### DIRECTIONS FOR THIS TASK
Everything in the listing must be repeated exactly, apart from the images.

### RECORDS SUPPLIED

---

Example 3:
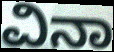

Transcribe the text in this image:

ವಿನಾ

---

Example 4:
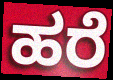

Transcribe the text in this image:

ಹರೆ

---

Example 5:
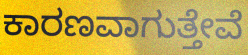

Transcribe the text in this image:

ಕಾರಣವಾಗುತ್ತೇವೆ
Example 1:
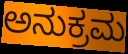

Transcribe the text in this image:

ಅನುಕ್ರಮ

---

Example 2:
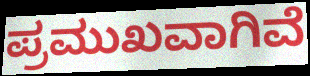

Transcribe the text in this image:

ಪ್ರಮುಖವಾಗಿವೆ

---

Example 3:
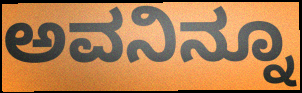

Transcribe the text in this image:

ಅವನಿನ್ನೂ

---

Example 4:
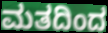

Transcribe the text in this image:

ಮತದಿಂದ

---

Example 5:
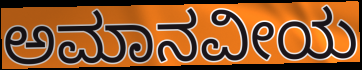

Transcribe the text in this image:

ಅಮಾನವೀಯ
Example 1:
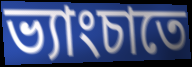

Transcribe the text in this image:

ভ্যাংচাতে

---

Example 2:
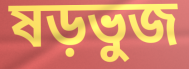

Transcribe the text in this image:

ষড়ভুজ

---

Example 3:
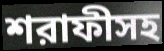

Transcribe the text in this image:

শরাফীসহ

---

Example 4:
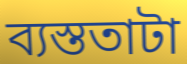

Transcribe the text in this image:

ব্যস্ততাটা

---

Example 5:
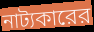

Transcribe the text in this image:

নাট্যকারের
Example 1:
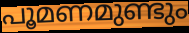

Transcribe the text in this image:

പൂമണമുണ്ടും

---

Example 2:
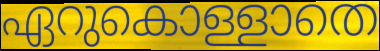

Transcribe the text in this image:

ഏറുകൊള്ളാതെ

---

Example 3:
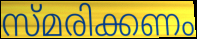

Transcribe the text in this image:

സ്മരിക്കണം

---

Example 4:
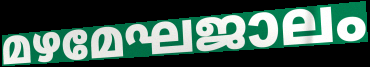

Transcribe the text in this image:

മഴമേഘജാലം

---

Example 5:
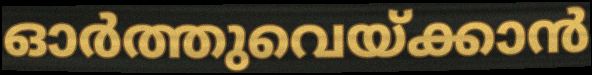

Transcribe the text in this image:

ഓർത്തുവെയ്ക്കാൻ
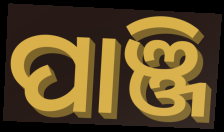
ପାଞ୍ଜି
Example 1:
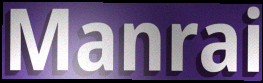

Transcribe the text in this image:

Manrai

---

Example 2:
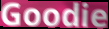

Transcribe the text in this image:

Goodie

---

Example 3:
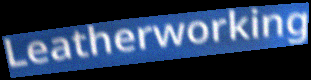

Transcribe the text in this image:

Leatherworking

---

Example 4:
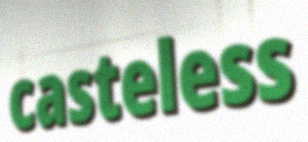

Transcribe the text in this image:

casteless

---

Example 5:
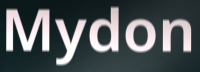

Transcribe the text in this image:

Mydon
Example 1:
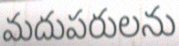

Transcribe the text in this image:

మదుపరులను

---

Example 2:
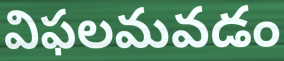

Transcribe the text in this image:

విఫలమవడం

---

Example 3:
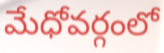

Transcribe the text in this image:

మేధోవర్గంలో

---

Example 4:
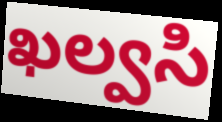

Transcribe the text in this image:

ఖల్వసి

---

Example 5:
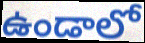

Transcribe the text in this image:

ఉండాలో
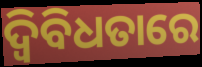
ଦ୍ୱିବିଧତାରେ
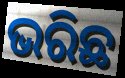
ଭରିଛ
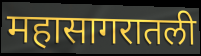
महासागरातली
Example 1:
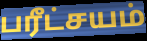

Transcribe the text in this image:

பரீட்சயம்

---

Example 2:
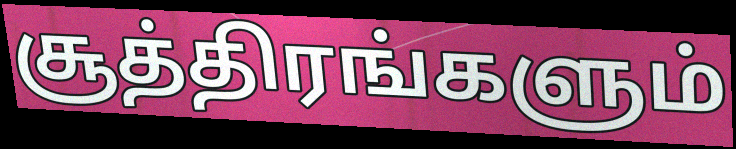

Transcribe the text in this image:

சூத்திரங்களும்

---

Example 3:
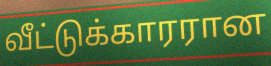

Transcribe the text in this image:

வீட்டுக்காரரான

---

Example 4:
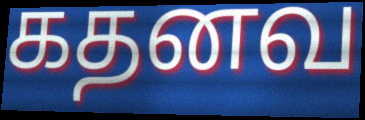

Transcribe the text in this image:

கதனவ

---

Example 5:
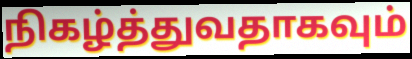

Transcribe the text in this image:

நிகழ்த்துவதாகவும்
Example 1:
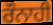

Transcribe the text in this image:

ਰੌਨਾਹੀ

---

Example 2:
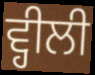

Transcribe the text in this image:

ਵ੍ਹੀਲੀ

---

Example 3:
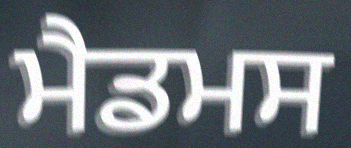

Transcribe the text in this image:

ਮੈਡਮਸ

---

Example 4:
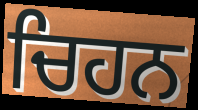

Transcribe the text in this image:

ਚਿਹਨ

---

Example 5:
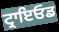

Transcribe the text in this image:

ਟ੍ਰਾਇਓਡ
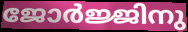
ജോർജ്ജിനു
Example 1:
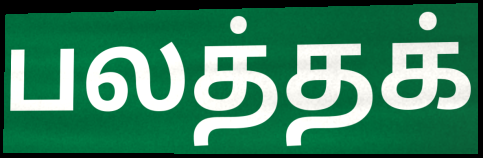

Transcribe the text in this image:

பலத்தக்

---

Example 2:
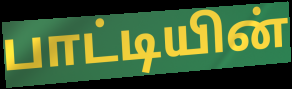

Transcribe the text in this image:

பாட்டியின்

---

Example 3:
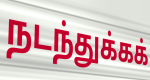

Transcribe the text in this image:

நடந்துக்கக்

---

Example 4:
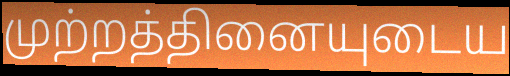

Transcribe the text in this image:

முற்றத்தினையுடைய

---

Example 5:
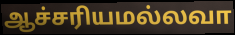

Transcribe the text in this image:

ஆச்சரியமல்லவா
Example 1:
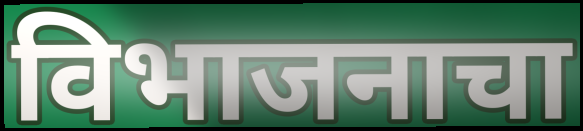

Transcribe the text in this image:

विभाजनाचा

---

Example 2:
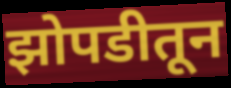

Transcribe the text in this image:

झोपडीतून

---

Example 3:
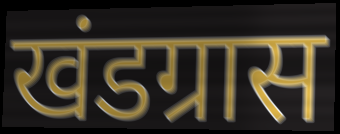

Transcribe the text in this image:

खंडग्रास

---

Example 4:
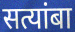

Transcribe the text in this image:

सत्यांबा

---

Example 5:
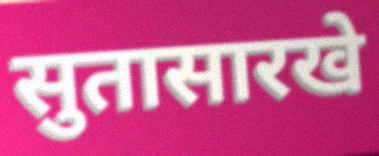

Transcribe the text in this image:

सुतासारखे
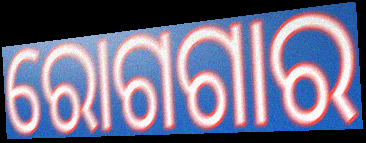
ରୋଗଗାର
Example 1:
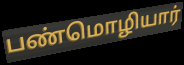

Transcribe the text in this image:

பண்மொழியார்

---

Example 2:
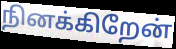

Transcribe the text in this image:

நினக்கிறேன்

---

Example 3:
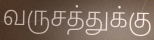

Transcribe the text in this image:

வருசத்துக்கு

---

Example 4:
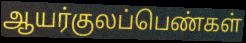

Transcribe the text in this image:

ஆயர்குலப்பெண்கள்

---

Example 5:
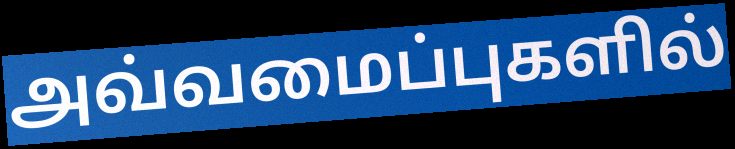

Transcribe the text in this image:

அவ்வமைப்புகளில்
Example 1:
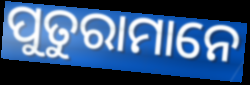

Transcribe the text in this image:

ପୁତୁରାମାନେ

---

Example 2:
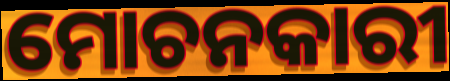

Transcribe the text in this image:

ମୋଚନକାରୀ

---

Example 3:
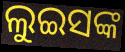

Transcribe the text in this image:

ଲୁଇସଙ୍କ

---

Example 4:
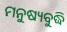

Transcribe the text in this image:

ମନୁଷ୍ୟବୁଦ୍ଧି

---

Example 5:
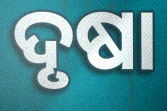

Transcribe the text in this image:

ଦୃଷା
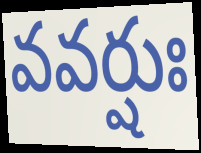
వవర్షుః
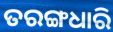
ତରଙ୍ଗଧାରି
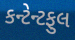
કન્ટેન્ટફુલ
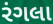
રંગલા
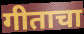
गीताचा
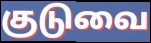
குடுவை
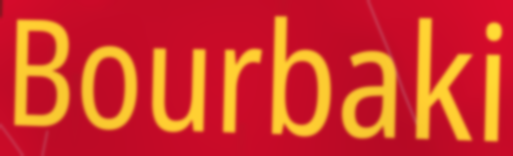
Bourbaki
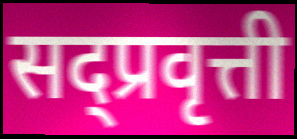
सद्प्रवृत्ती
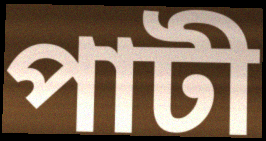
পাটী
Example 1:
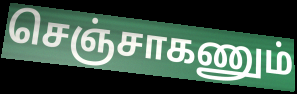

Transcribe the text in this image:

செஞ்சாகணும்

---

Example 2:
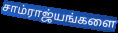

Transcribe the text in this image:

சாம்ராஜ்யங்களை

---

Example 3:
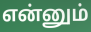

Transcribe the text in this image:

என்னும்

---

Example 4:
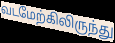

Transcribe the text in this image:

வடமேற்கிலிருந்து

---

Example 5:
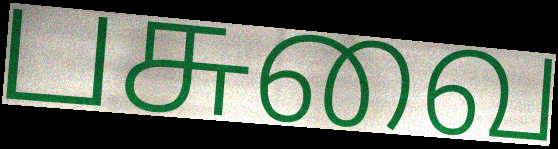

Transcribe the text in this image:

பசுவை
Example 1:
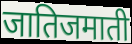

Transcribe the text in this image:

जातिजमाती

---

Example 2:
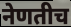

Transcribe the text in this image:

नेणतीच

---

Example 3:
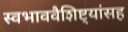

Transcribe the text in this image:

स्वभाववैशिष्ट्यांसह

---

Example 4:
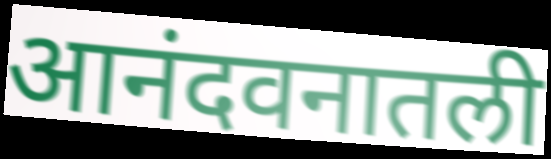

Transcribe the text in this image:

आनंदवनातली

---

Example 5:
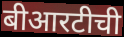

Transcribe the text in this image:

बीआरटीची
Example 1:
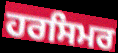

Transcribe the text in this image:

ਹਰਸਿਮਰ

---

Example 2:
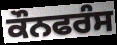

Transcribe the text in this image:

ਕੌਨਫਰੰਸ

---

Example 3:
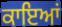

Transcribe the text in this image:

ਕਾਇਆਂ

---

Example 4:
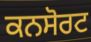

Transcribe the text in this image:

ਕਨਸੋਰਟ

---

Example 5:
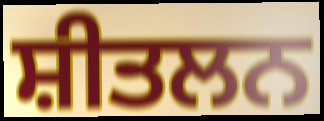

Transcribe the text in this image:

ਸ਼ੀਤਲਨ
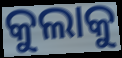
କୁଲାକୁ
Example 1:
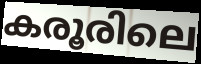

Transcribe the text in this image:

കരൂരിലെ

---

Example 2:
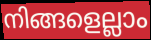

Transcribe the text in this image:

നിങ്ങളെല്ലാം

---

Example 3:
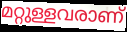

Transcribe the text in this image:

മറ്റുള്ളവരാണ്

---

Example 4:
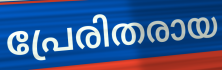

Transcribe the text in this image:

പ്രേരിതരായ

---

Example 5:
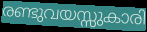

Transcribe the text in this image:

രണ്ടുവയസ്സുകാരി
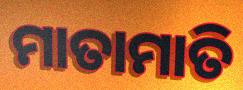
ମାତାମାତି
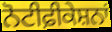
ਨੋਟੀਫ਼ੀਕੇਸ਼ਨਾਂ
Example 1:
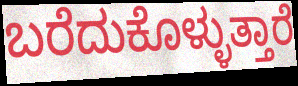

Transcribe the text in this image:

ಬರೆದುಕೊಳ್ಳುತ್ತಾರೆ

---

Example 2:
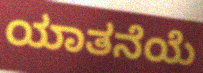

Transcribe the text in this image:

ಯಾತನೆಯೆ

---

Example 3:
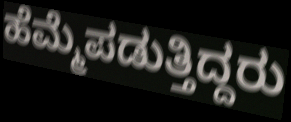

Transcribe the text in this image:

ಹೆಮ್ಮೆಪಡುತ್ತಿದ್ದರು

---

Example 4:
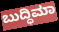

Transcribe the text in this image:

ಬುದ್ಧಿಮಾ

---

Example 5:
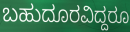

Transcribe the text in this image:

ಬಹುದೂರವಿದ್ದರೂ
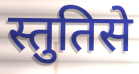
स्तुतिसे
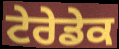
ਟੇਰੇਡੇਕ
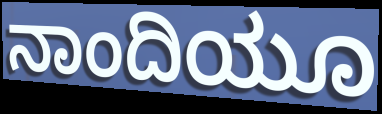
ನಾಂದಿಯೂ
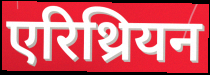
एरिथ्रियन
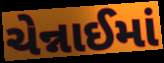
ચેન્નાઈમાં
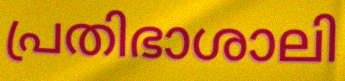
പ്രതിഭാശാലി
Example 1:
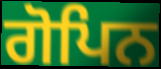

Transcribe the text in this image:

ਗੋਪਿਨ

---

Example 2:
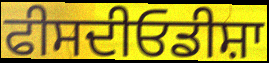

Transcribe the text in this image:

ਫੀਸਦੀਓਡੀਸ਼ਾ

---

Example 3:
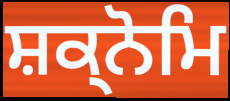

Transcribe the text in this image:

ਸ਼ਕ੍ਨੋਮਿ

### EXERCISE RESULT
---

Example 3:

Transcribe the text in this image:

ವಿನಾ

---

Example 4:

Transcribe the text in this image:

ಹರೆ

---

Example 5:

Transcribe the text in this image:

ಕಾರಣವಾಗುತ್ತೇವೆ
Example 1:

Transcribe the text in this image:

ಅನುಕ್ರಮ

---

Example 2:

Transcribe the text in this image:

ಪ್ರಮುಖವಾಗಿವೆ

---

Example 3:

Transcribe the text in this image:

ಅವನಿನ್ನೂ

---

Example 4:

Transcribe the text in this image:

ಮತದಿಂದ

---

Example 5:

Transcribe the text in this image:

ಅಮಾನವೀಯ
Example 1:

Transcribe the text in this image:

ভ্যাংচাতে

---

Example 2:

Transcribe the text in this image:

ষড়ভুজ

---

Example 3:

Transcribe the text in this image:

শরাফীসহ

---

Example 4:

Transcribe the text in this image:

ব্যস্ততাটা

---

Example 5:

Transcribe the text in this image:

নাট্যকারের
Example 1:

Transcribe the text in this image:

പൂമണമുണ്ടും

---

Example 2:

Transcribe the text in this image:

ഏറുകൊള്ളാതെ

---

Example 3:

Transcribe the text in this image:

സ്മരിക്കണം

---

Example 4:

Transcribe the text in this image:

മഴമേഘജാലം

---

Example 5:

Transcribe the text in this image:

ഓർത്തുവെയ്ക്കാൻ
ପାଞ୍ଜି
Example 1:

Transcribe the text in this image:

Manrai

---

Example 2:

Transcribe the text in this image:

Goodie

---

Example 3:

Transcribe the text in this image:

Leatherworking

---

Example 4:

Transcribe the text in this image:

casteless

---

Example 5:

Transcribe the text in this image:

Mydon
Example 1:

Transcribe the text in this image:

మదుపరులను

---

Example 2:

Transcribe the text in this image:

విఫలమవడం

---

Example 3:

Transcribe the text in this image:

మేధోవర్గంలో

---

Example 4:

Transcribe the text in this image:

ఖల్వసి

---

Example 5:

Transcribe the text in this image:

ఉండాలో
ଦ୍ୱିବିଧତାରେ
ଭରିଛ
महासागरातली
Example 1:

Transcribe the text in this image:

பரீட்சயம்

---

Example 2:

Transcribe the text in this image:

சூத்திரங்களும்

---

Example 3:

Transcribe the text in this image:

வீட்டுக்காரரான

---

Example 4:

Transcribe the text in this image:

கதனவ

---

Example 5:

Transcribe the text in this image:

நிகழ்த்துவதாகவும்
Example 1:

Transcribe the text in this image:

ਰੌਨਾਹੀ

---

Example 2:

Transcribe the text in this image:

ਵ੍ਹੀਲੀ

---

Example 3:

Transcribe the text in this image:

ਮੈਡਮਸ

---

Example 4:

Transcribe the text in this image:

ਚਿਹਨ

---

Example 5:

Transcribe the text in this image:

ਟ੍ਰਾਇਓਡ
ജോർജ്ജിനു
Example 1:

Transcribe the text in this image:

பலத்தக்

---

Example 2:

Transcribe the text in this image:

பாட்டியின்

---

Example 3:

Transcribe the text in this image:

நடந்துக்கக்

---

Example 4:

Transcribe the text in this image:

முற்றத்தினையுடைய

---

Example 5:

Transcribe the text in this image:

ஆச்சரியமல்லவா
Example 1:

Transcribe the text in this image:

विभाजनाचा

---

Example 2:

Transcribe the text in this image:

झोपडीतून

---

Example 3:

Transcribe the text in this image:

खंडग्रास

---

Example 4:

Transcribe the text in this image:

सत्यांबा

---

Example 5:

Transcribe the text in this image:

सुतासारखे
ରୋଗଗାର
Example 1:

Transcribe the text in this image:

பண்மொழியார்

---

Example 2:

Transcribe the text in this image:

நினக்கிறேன்

---

Example 3:

Transcribe the text in this image:

வருசத்துக்கு

---

Example 4:

Transcribe the text in this image:

ஆயர்குலப்பெண்கள்

---

Example 5:

Transcribe the text in this image:

அவ்வமைப்புகளில்
Example 1:

Transcribe the text in this image:

ପୁତୁରାମାନେ

---

Example 2:

Transcribe the text in this image:

ମୋଚନକାରୀ

---

Example 3:

Transcribe the text in this image:

ଲୁଇସଙ୍କ

---

Example 4:

Transcribe the text in this image:

ମନୁଷ୍ୟବୁଦ୍ଧି

---

Example 5:

Transcribe the text in this image:

ଦୃଷା
వవర్షుః
ତରଙ୍ଗଧାରି
કન્ટેન્ટફુલ
રંગલા
गीताचा
குடுவை
Bourbaki
सद्प्रवृत्ती
পাটী
Example 1:

Transcribe the text in this image:

செஞ்சாகணும்

---

Example 2:

Transcribe the text in this image:

சாம்ராஜ்யங்களை

---

Example 3:

Transcribe the text in this image:

என்னும்

---

Example 4:

Transcribe the text in this image:

வடமேற்கிலிருந்து

---

Example 5:

Transcribe the text in this image:

பசுவை
Example 1:

Transcribe the text in this image:

जातिजमाती

---

Example 2:

Transcribe the text in this image:

नेणतीच

---

Example 3:

Transcribe the text in this image:

स्वभाववैशिष्ट्यांसह

---

Example 4:

Transcribe the text in this image:

आनंदवनातली

---

Example 5:

Transcribe the text in this image:

बीआरटीची
Example 1:

Transcribe the text in this image:

ਹਰਸਿਮਰ

---

Example 2:

Transcribe the text in this image:

ਕੌਨਫਰੰਸ

---

Example 3:

Transcribe the text in this image:

ਕਾਇਆਂ

---

Example 4:

Transcribe the text in this image:

ਕਨਸੋਰਟ

---

Example 5:

Transcribe the text in this image:

ਸ਼ੀਤਲਨ
କୁଲାକୁ
Example 1:

Transcribe the text in this image:

കരൂരിലെ

---

Example 2:

Transcribe the text in this image:

നിങ്ങളെല്ലാം

---

Example 3:

Transcribe the text in this image:

മറ്റുള്ളവരാണ്

---

Example 4:

Transcribe the text in this image:

പ്രേരിതരായ

---

Example 5:

Transcribe the text in this image:

രണ്ടുവയസ്സുകാരി
ମାତାମାତି
ਨੋਟੀਫ਼ੀਕੇਸ਼ਨਾਂ
Example 1:

Transcribe the text in this image:

ಬರೆದುಕೊಳ್ಳುತ್ತಾರೆ

---

Example 2:

Transcribe the text in this image:

ಯಾತನೆಯೆ

---

Example 3:

Transcribe the text in this image:

ಹೆಮ್ಮೆಪಡುತ್ತಿದ್ದರು

---

Example 4:

Transcribe the text in this image:

ಬುದ್ಧಿಮಾ

---

Example 5:

Transcribe the text in this image:

ಬಹುದೂರವಿದ್ದರೂ
स्तुतिसे
ਟੇਰੇਡੇਕ
ನಾಂದಿಯೂ
एरिथ्रियन
ચેન્નાઈમાં
പ്രതിഭാശാലി
Example 1:

Transcribe the text in this image:

ਗੋਪਿਨ

---

Example 2:

Transcribe the text in this image:

ਫੀਸਦੀਓਡੀਸ਼ਾ

---

Example 3:

Transcribe the text in this image:

ਸ਼ਕ੍ਨੋਮਿ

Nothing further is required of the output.